Кольцо художника Валиади - [12]

Шрифт
Интервал

– Молчите! – сказал Валиади. – Не может быть… это приступ. Но вы все равно молчите, очень прошу вас… Поймите, я не могу, не могу оставить ее здесь!

Он натянул на голову жены одеяло и только успел это сделать, как снова появился давешний мотоциклист. Не останавливаясь, он крикнул:

– Не отставать! Не отставать!

Валиади шибко покатил тележку, а горбатенькая трусила следом и все шептала, бормотала что-то, и трудно было понять, не то она жаловалась на горькую долю, не то молилась.

Глава двенадцатая

И вот то, чего так боялся Валиади, осталось позади. Его не разлучили с женой, он со своей неуклюжей тележкой беспрепятственно проехал мимо небольшой группы немецких военных, которые наблюдали за отправкой горожан. Много в народе ходило слухов об отборе угоняемых, о разбивке людей на отдельные группы – стариков и женщин, больных и трудоспособных, но ничего этого не случилось. По-видимому, такую растасовку предполагали сделать где-то впереди, подальше от фронта.

Слившись в одну большую колонну, люди вышли на шоссе. Привыкшие к затхлости и сырости подвалов и бомбоубежищ, они жадно, с удовольствием вдыхали чистый, свежий воздух поля и, будто впервые попав на шоссе, с любопытством оглядывались кругом.

Дорога и в самом деле была необычайна: она представляла собой как бы огромную выставку всей омерзительности и тупой жестокости войны.
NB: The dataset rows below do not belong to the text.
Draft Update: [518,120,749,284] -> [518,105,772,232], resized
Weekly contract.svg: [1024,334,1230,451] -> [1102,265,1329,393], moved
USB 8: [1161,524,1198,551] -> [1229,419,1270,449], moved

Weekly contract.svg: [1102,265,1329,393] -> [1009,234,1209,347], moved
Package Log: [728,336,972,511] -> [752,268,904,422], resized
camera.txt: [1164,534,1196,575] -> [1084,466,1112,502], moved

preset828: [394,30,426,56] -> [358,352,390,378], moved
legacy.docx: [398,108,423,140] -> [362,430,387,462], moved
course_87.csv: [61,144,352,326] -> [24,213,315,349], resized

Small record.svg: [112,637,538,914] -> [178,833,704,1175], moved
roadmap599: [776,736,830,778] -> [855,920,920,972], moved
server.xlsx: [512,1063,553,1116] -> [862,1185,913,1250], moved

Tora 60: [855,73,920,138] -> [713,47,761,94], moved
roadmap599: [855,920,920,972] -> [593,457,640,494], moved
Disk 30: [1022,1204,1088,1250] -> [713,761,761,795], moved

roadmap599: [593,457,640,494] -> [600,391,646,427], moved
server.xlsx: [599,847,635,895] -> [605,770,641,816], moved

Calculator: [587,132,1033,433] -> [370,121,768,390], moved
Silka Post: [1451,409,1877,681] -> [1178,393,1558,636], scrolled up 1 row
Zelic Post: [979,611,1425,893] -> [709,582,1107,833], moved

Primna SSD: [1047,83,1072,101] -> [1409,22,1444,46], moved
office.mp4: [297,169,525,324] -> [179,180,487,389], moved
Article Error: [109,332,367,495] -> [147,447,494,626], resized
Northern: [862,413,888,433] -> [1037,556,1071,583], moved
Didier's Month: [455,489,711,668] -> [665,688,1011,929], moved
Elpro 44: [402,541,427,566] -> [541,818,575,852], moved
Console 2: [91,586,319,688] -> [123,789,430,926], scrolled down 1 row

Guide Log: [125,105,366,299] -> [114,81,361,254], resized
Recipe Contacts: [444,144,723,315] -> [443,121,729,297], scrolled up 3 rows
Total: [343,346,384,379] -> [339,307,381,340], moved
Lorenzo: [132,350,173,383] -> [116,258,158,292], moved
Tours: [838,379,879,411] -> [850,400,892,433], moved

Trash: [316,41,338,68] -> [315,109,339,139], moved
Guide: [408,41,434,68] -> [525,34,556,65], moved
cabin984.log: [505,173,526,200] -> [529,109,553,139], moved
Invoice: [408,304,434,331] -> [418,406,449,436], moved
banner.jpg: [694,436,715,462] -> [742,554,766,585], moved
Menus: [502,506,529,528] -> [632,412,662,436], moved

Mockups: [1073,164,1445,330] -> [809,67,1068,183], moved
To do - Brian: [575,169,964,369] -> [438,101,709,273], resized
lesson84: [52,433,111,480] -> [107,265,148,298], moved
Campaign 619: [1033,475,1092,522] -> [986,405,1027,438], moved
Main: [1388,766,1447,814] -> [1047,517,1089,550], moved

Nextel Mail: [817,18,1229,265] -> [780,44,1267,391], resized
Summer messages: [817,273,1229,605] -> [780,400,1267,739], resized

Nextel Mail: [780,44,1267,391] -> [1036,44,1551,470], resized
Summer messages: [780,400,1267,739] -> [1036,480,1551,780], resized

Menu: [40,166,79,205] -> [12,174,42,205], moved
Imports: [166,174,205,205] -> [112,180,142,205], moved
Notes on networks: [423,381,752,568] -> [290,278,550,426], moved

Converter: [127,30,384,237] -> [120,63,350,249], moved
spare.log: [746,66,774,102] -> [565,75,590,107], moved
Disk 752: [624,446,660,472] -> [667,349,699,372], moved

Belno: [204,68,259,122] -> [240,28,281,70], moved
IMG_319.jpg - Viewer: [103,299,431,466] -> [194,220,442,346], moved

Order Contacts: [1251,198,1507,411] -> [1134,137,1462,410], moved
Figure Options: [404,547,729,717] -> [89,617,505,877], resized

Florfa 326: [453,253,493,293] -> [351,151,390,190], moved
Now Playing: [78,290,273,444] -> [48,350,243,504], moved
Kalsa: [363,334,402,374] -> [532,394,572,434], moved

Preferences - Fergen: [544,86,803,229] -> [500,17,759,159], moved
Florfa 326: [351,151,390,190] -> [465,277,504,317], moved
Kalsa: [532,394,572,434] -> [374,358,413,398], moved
За пределами шоссе все было хорошо: вон вдали нежно туманятся меловые горы, вон с десяток деревьев растянулись вдоль озерка – в красной листве они словно коралловое ожерелье, вон несжатые хлеба золотистой сединой сверкают… А тут, на дороге, искалеченная машина, задрав колеса, валяется в кювете; обгорелые, закопченные стены изб, черные, страшно зияющие устья печей с нелепо торчащими голенастыми трубами; убитая рыжая лошадь и возле нее – одичалые псы… Их перепачканные кровью морды страшны и безумны, как сама война. И вдруг – среди черноты, среди мрачной опустошенности пожарища – пестрая детская колясочка или бог знает как уцелевший кол от плетня и на нем расписная, яркая глиняная корчажка. Эти простые, мирные, славные вещи словно бы подчеркивали весь ужас творящегося вокруг, без них, может, не так уж нелепы были бы голые печи, дохлая лошадь, опрокинутая, исковерканная машина…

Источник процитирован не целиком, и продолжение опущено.